There are several other sparse formats that can be useful for various problems:

  • CSC (compressed sparse column)
  • BSR (block sparse row)
  • COO (coordinate)
  • DIA (diagonal)
  • DOK (dictionary of keys)

The scipy.sparse submodule also has a lot of functions for sparse matrices including linear algebra, sparse solvers, graph algorithms, and much more.

Matplotlib

Another important part of machine learning is visualization of data. The most common tool for this in Python is matplotlib. It is an extremely flexible package, but we will go over some basics here.

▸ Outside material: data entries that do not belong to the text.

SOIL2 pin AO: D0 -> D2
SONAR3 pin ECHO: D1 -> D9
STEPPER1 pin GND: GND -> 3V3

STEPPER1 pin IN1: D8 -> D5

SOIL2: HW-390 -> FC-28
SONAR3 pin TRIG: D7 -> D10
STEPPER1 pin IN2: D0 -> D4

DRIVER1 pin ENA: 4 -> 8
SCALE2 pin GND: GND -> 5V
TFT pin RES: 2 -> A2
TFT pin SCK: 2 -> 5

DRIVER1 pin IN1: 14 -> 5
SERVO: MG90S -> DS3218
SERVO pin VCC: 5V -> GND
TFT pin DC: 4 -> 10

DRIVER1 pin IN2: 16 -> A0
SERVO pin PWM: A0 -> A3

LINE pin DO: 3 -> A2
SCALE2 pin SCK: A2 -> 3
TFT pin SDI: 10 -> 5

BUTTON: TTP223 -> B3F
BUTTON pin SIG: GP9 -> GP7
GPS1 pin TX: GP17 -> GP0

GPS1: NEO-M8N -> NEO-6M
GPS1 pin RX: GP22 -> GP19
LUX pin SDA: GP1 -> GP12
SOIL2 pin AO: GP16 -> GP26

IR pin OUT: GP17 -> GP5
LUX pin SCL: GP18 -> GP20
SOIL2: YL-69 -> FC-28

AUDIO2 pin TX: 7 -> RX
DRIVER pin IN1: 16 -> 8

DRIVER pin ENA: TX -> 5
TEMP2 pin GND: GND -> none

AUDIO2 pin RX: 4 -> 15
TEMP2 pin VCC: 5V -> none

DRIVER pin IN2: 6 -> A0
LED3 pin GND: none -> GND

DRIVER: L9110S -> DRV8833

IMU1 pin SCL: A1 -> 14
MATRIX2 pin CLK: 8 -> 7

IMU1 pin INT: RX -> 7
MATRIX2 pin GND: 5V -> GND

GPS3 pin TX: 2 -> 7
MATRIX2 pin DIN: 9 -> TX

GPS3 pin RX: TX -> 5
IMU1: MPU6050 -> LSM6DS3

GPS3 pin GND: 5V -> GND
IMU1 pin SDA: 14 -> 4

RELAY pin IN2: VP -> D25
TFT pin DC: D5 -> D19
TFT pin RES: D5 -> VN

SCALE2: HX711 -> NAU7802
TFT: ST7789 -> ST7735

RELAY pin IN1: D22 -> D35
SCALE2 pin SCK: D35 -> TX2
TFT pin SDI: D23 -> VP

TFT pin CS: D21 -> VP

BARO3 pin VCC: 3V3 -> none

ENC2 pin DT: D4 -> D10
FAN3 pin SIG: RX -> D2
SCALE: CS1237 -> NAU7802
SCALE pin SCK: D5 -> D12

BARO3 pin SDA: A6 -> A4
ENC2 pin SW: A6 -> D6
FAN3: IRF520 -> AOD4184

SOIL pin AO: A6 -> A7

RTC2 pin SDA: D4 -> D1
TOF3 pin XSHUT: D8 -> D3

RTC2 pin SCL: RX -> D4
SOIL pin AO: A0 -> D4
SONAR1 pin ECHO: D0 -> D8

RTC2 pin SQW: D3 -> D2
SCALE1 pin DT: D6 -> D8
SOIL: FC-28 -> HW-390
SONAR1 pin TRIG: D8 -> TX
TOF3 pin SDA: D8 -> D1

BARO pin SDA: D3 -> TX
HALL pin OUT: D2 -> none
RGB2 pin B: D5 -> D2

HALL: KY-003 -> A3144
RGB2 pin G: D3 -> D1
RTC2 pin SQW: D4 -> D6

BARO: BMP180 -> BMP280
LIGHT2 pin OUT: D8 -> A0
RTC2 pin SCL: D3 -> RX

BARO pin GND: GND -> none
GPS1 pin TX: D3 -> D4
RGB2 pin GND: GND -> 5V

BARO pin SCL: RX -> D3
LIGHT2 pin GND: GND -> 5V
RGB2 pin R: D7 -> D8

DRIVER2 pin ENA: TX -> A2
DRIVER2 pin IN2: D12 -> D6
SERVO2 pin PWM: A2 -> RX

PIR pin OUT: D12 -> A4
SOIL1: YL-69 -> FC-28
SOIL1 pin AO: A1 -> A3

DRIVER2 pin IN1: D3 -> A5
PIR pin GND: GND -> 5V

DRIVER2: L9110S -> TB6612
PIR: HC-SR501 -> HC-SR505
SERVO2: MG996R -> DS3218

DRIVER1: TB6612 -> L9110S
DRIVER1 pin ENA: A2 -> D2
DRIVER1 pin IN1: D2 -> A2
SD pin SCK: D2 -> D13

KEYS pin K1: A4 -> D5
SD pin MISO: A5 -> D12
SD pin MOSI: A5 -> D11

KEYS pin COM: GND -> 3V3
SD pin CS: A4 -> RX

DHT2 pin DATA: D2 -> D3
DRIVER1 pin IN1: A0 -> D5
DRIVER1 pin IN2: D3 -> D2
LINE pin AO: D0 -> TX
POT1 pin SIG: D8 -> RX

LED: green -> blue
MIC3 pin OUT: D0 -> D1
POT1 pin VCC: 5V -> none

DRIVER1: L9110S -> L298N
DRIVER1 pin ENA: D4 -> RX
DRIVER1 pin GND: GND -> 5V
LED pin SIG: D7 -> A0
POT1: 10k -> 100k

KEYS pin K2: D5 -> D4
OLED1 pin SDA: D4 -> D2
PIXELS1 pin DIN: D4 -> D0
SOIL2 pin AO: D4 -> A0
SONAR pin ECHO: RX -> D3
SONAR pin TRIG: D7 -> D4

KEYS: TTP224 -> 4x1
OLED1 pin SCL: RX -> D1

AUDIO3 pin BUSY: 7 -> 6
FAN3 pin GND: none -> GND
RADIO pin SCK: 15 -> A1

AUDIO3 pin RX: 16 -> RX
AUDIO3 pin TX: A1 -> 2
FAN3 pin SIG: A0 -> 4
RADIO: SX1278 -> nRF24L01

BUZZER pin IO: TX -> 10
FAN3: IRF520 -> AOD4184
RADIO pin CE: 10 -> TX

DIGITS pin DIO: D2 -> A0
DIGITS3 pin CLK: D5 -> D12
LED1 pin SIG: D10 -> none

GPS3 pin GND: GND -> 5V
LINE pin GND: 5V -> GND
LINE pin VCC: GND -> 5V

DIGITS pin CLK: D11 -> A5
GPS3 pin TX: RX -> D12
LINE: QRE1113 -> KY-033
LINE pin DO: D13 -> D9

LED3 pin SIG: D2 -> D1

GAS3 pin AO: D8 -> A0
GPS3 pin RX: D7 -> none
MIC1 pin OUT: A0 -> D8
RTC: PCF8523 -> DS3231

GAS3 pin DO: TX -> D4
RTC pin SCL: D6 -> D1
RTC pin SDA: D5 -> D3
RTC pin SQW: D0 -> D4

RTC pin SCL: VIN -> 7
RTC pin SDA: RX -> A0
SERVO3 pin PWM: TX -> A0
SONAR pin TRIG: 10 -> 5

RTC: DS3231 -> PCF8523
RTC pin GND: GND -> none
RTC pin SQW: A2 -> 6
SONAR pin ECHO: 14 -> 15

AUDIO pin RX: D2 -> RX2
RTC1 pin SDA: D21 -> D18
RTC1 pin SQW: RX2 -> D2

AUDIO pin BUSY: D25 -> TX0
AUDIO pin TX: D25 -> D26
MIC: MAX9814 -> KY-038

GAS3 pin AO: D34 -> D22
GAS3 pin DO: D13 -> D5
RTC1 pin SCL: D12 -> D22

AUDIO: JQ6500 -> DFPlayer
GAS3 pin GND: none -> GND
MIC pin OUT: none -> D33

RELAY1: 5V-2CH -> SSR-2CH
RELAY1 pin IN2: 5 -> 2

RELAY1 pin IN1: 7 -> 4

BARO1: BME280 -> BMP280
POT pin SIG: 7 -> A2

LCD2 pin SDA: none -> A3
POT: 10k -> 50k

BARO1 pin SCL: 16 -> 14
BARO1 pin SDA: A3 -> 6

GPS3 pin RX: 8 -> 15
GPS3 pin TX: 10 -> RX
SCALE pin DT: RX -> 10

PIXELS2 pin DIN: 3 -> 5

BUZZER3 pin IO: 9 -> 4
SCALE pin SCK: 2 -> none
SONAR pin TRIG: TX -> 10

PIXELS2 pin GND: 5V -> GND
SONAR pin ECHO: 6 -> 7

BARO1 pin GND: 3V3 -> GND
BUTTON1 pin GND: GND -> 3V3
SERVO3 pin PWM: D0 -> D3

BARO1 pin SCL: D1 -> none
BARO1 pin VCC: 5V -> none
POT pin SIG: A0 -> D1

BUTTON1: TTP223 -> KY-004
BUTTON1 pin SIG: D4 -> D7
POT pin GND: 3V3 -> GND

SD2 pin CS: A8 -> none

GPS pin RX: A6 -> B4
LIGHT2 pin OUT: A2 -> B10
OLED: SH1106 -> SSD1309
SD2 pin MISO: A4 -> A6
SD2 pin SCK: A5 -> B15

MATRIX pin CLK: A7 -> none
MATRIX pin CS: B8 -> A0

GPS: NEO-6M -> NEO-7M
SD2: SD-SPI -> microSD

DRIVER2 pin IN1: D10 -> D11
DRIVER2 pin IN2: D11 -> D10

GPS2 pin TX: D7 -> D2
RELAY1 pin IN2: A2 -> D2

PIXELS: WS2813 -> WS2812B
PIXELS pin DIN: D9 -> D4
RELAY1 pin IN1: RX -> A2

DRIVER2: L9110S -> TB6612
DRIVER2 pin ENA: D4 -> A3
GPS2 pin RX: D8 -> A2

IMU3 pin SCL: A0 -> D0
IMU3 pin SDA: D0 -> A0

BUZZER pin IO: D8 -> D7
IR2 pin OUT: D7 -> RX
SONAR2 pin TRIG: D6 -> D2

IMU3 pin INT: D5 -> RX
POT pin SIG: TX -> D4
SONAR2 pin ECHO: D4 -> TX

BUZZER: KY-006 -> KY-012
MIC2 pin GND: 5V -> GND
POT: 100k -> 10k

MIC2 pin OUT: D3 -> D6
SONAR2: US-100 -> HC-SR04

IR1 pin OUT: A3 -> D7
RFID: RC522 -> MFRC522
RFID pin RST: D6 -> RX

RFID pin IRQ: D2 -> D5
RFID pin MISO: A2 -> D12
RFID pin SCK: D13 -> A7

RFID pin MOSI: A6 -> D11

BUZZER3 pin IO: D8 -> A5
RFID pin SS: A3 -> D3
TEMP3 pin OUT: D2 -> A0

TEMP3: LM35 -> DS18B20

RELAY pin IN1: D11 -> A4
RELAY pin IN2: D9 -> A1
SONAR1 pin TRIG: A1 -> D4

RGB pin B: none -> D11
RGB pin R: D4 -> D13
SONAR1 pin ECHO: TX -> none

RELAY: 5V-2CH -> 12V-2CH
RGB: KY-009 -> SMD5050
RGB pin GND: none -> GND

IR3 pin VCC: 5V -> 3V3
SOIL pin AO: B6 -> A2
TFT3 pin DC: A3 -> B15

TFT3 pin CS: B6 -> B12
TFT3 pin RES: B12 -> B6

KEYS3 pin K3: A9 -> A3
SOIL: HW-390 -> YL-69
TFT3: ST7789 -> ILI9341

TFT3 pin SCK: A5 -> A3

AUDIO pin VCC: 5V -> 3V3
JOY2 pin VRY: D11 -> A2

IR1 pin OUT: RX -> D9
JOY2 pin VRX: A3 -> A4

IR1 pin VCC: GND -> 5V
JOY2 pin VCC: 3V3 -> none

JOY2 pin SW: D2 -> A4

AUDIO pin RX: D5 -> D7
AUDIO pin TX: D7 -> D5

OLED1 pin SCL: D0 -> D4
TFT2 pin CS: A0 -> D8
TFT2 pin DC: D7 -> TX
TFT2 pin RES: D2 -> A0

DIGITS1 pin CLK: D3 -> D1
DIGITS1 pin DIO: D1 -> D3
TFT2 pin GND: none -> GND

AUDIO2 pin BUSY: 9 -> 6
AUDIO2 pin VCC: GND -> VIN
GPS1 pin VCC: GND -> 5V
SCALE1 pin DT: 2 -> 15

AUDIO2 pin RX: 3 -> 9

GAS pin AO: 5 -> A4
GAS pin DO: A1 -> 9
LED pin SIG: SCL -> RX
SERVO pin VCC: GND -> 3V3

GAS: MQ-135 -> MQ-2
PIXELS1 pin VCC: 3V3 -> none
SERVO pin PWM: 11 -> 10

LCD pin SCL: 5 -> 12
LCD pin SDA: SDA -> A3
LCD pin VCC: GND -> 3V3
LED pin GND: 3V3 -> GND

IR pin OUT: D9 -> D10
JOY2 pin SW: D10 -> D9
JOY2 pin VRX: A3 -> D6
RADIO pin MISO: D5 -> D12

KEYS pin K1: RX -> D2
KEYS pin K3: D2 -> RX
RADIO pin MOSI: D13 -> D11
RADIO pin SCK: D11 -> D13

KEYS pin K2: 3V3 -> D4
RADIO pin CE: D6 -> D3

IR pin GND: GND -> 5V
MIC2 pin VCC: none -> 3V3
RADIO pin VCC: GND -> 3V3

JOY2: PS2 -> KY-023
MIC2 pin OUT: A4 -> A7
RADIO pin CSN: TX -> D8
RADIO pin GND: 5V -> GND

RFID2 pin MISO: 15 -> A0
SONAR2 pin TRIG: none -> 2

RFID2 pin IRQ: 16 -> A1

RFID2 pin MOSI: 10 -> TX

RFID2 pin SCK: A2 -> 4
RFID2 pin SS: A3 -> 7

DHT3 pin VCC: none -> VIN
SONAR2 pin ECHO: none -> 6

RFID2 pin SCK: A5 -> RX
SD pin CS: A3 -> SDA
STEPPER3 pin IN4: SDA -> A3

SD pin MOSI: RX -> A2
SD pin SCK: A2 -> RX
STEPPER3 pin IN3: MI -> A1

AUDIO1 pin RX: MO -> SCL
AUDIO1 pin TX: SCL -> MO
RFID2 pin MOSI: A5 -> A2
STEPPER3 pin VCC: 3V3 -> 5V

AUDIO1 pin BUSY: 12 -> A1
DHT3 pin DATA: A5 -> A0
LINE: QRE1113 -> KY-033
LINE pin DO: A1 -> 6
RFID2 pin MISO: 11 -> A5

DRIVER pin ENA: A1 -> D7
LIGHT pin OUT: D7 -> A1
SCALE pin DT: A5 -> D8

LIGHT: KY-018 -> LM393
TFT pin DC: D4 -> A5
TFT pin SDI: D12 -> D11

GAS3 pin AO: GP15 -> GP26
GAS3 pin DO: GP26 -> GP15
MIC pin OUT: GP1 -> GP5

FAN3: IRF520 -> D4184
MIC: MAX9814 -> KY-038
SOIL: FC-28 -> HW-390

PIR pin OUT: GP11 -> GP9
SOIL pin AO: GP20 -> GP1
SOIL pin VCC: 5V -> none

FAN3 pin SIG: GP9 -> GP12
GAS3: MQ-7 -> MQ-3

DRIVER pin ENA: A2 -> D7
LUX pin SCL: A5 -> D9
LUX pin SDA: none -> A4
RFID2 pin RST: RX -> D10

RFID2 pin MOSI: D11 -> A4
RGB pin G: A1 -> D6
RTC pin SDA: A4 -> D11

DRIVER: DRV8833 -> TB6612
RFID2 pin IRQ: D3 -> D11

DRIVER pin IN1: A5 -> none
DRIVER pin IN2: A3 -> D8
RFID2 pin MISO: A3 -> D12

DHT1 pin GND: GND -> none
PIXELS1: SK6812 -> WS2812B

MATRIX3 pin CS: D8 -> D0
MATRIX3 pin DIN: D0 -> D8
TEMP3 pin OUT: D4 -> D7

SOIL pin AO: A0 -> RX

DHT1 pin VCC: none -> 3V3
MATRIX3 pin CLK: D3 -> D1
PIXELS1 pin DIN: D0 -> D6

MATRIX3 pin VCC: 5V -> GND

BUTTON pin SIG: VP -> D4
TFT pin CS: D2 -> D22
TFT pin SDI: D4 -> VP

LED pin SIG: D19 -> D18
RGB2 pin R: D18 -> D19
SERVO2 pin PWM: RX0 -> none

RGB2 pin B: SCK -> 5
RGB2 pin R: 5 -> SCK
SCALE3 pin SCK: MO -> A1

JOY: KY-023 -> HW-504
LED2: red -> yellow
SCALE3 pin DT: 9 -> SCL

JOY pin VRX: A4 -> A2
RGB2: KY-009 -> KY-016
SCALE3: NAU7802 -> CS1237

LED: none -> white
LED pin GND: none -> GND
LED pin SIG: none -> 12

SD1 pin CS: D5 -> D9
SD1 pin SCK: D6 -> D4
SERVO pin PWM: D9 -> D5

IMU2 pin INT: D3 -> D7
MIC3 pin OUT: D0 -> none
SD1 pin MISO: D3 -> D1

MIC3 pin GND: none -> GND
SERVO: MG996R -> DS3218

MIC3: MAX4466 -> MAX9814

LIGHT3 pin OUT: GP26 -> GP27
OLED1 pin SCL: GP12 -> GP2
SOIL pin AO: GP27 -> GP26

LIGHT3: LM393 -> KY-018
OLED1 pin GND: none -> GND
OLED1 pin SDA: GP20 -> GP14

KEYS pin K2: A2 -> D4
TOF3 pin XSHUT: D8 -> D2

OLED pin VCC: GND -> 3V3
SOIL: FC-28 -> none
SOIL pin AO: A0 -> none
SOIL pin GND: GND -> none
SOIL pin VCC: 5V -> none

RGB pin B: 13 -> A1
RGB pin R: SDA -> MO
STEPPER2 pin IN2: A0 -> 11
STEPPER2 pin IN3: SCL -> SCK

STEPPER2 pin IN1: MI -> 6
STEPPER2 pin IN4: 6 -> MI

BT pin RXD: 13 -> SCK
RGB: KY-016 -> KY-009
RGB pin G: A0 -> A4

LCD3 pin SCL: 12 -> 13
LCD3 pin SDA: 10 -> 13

First, something special to IPython notebook. We can turn on the "IPython inline" mode, which will make plots show up inline in the notebook.


In [16]:
%matplotlib inline
import matplotlib.pyplot as plt
import numpy as np

In [17]:
# plotting a line

x = np.linspace(0, 10, 100)
plt.plot(x, np.sin(x));



In [18]:
# scatter-plot points

x = np.random.normal(size=500)
y = np.random.normal(size=500)
plt.scatter(x, y);



In [19]:
# showing images
x = np.linspace(1, 12, 100)
y = x[:, np.newaxis]

im = y * np.sin(x) * np.cos(y)
print(im.shape)


(100, 100)

In [20]:
# imshow - note that origin is at the top-left!
plt.imshow(im);



In [21]:
# Contour plot - note that origin here is at the bottom-left!
plt.contour(im);